Menurut Alwin, ia mendapat perintah dari terdakwa Tony untuk mencatat alokasi dana hasil pengamanan situs judol sebesar 50 persen untuk “PM”. Uang haram itu, kata Alwin, diserahkan ke Tony untuk kemudian—rencananya—diberikan kepada PM.
Namun, saat ditanya lebih lanjut, Alwin mengaku tak mengetahui apakah uang itu benar-benar sampai ke tangan menteri. Kesaksian serupa juga disampaikan terdakwa Adhi Kismanto, yang menyebutkan adanya kode “Bagi PM” dalam pembagian dana.
Tony sendiri mengaku telah menerima total Rp36 miliar, di antaranya termasuk dana yang disebut-sebut untuk Budi Arie. “Kalau untuk saya pribadi, kira-kira sekitar Rp17 miliar. Sisanya titipan,” ungkap Tony dalam persidangan.

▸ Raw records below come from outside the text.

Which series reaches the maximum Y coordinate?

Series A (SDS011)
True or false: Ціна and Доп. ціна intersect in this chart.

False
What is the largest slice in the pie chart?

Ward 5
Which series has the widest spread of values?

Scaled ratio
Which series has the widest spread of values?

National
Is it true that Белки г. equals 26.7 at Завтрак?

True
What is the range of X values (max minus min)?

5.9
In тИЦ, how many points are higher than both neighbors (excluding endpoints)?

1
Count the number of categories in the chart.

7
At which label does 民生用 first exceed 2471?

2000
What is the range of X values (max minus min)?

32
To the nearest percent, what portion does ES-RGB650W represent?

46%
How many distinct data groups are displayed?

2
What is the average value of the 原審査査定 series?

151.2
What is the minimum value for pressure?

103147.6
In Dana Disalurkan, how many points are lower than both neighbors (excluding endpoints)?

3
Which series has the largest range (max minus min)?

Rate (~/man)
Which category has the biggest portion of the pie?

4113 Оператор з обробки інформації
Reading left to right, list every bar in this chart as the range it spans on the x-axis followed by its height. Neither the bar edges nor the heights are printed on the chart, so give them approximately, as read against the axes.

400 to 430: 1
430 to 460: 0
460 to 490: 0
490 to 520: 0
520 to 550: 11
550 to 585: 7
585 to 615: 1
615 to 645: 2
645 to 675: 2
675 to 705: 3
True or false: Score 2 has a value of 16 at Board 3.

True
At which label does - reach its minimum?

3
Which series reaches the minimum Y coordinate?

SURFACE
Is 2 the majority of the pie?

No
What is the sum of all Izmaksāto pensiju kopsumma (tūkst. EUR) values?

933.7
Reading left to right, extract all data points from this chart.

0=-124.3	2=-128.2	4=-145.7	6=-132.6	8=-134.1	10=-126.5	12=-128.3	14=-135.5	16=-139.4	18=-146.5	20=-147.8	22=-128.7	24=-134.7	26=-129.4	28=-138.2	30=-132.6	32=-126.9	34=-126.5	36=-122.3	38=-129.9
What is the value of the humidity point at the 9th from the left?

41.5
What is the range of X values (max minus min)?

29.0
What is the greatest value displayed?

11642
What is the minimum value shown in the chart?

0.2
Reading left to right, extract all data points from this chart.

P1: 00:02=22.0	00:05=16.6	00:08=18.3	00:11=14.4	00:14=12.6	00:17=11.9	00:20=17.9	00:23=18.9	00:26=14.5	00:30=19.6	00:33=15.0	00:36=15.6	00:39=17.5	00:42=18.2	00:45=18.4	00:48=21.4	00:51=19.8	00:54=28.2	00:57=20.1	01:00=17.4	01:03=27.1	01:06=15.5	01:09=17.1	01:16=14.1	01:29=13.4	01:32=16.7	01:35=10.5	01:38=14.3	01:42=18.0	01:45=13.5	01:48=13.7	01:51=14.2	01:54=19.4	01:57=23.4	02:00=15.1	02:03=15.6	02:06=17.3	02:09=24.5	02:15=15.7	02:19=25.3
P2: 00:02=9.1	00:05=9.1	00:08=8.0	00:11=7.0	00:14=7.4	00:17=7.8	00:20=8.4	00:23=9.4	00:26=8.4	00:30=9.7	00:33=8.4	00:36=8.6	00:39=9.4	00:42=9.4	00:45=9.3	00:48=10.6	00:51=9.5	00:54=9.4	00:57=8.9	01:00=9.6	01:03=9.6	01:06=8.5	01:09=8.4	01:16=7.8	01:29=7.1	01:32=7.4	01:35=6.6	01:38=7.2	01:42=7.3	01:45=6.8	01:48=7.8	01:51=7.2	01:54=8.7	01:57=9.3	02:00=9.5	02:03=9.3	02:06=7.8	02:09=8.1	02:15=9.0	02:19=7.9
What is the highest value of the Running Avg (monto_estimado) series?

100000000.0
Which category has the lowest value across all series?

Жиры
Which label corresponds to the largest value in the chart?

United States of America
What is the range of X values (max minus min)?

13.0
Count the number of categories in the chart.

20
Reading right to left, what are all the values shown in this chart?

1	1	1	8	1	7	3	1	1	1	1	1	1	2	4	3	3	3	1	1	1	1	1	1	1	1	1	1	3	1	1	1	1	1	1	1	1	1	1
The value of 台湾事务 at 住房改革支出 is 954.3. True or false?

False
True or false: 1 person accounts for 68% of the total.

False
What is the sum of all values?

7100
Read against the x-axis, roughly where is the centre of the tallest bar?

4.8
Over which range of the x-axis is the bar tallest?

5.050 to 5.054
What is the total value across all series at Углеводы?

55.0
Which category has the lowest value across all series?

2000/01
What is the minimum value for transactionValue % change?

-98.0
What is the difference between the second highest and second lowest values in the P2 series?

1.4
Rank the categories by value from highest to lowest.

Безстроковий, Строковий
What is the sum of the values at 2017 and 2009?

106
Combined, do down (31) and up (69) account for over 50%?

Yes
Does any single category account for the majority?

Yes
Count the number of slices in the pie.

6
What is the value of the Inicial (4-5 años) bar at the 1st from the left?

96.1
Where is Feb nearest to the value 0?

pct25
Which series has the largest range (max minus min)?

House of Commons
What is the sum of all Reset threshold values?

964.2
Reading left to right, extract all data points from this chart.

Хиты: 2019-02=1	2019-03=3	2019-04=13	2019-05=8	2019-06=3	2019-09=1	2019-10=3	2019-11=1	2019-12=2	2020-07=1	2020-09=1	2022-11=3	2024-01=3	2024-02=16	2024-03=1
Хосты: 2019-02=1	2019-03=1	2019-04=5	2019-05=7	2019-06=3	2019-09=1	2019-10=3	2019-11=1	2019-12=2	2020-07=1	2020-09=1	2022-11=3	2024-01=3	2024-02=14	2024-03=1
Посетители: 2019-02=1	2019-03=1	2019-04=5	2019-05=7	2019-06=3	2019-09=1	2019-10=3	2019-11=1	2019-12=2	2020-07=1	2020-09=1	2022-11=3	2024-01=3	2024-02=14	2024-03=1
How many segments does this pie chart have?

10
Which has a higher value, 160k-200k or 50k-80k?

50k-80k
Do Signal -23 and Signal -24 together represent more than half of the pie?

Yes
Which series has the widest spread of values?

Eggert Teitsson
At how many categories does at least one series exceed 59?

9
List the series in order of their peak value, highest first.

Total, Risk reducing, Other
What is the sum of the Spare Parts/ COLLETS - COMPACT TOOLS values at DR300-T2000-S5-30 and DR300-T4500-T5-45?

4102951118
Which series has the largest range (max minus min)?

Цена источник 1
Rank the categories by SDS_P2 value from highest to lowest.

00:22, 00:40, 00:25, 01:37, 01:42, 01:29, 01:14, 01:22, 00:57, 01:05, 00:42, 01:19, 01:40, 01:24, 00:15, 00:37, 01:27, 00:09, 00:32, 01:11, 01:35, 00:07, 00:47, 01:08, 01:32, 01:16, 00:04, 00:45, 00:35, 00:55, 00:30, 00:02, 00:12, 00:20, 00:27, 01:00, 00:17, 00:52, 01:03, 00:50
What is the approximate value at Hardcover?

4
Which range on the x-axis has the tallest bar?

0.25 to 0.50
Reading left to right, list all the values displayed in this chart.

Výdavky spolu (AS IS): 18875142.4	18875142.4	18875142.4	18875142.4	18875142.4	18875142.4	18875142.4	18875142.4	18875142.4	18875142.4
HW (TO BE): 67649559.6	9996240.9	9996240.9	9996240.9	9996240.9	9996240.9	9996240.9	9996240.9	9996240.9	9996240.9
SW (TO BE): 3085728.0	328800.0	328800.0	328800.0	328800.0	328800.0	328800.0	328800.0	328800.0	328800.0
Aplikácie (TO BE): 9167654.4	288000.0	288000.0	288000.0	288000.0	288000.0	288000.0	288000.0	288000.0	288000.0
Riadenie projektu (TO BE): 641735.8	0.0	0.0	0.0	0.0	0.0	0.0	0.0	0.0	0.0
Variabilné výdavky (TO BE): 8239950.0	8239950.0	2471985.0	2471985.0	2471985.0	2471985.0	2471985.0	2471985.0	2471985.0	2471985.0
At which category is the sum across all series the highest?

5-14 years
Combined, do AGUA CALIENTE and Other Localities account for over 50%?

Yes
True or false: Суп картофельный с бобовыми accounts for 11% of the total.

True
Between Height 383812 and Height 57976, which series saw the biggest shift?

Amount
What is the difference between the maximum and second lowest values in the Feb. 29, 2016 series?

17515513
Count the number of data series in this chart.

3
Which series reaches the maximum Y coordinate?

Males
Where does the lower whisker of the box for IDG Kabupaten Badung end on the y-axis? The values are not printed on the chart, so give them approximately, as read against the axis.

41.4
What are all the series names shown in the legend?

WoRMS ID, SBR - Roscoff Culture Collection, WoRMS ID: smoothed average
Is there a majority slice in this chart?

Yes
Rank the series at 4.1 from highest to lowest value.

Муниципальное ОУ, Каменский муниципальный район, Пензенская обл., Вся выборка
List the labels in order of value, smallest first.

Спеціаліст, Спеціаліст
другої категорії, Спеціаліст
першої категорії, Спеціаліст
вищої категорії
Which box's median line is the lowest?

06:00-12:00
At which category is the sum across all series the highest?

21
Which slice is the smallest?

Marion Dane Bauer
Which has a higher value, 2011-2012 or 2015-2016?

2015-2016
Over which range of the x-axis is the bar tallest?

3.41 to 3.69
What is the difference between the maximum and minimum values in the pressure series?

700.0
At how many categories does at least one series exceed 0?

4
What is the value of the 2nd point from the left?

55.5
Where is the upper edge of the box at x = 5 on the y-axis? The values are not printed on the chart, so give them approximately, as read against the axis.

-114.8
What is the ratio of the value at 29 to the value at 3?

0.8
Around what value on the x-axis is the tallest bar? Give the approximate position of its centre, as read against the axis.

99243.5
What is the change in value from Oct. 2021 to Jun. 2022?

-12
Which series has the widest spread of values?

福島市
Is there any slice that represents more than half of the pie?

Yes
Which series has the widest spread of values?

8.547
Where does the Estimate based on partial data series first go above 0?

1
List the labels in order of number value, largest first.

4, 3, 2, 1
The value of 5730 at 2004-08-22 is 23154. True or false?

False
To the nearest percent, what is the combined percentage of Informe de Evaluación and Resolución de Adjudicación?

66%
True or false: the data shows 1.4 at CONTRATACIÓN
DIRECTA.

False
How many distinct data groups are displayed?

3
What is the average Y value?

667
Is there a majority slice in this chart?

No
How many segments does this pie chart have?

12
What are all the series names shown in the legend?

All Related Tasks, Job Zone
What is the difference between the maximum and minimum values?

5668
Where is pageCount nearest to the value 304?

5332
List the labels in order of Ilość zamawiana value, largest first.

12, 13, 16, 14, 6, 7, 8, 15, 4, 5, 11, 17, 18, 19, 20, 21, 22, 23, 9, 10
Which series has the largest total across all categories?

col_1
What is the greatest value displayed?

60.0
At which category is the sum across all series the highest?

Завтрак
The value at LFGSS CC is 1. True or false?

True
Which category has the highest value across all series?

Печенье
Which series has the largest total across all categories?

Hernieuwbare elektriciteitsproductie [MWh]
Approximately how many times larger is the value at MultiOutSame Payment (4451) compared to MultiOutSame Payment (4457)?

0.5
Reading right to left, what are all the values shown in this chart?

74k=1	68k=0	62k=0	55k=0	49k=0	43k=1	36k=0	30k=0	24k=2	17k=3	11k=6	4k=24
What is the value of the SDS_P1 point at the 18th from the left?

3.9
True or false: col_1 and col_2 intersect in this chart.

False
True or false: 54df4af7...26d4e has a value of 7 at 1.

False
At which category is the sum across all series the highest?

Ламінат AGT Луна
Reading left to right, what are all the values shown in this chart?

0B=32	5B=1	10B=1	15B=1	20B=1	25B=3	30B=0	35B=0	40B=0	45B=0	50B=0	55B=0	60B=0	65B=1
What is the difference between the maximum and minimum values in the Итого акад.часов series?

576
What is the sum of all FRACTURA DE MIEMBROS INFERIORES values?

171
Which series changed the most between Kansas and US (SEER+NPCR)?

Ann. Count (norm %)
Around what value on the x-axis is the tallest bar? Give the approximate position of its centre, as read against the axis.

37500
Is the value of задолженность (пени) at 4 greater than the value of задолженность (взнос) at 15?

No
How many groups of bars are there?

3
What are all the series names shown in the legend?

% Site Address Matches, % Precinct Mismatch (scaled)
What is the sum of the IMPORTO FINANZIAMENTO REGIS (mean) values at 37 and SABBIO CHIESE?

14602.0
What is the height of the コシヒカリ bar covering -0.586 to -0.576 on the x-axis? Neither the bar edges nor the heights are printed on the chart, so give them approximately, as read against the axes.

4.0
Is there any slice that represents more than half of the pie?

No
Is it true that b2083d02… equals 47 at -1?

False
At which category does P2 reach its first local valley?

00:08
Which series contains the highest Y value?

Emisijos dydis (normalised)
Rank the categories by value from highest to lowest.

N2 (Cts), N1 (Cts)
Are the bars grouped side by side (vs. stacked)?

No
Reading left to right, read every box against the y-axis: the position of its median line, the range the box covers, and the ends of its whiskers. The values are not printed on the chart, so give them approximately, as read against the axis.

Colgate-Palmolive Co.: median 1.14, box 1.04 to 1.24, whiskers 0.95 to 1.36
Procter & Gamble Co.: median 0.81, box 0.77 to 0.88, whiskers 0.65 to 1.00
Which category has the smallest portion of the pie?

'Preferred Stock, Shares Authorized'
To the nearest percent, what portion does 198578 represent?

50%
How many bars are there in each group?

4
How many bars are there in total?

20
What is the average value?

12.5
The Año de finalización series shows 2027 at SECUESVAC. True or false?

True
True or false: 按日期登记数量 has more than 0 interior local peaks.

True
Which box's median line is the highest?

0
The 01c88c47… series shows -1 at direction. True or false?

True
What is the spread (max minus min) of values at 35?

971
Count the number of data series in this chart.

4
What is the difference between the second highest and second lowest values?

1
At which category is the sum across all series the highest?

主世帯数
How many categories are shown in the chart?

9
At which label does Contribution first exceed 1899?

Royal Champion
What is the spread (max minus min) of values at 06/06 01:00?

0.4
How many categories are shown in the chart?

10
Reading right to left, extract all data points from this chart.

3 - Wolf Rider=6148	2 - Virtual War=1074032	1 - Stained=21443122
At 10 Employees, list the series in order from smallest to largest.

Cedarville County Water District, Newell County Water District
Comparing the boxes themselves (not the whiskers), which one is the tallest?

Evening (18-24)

Kuasa hukum Tony, Christian Malonda, mempertegas bahwa kliennya memang menerima uang untuk diserahkan ke Budi Arie, tapi tidak pernah benar-benar menyerahkannya.
“Memang ada rencana untuk Pak Menteri. Tapi realisasinya tidak ada. Tony juga tidak pernah membicarakan itu dengan Pak Menteri,” kata Christian di Pengadilan.
Desakan Pemeriksaan Makin Kuat
Pengamat komunikasi politik Universitas Esa Unggul, M. Jamiluddin Ritonga, menilai sudah waktunya Budi Arie dimintai keterangan secara langsung.
“Pemeriksaan terhadap Budi Arie penting untuk menjamin kepastian hukum dan menjaga kepercayaan publik. Apalagi beliau masih menjabat sebagai pejabat negara,” ujar Jamiluddin, Kamis, 14 Juli 2025.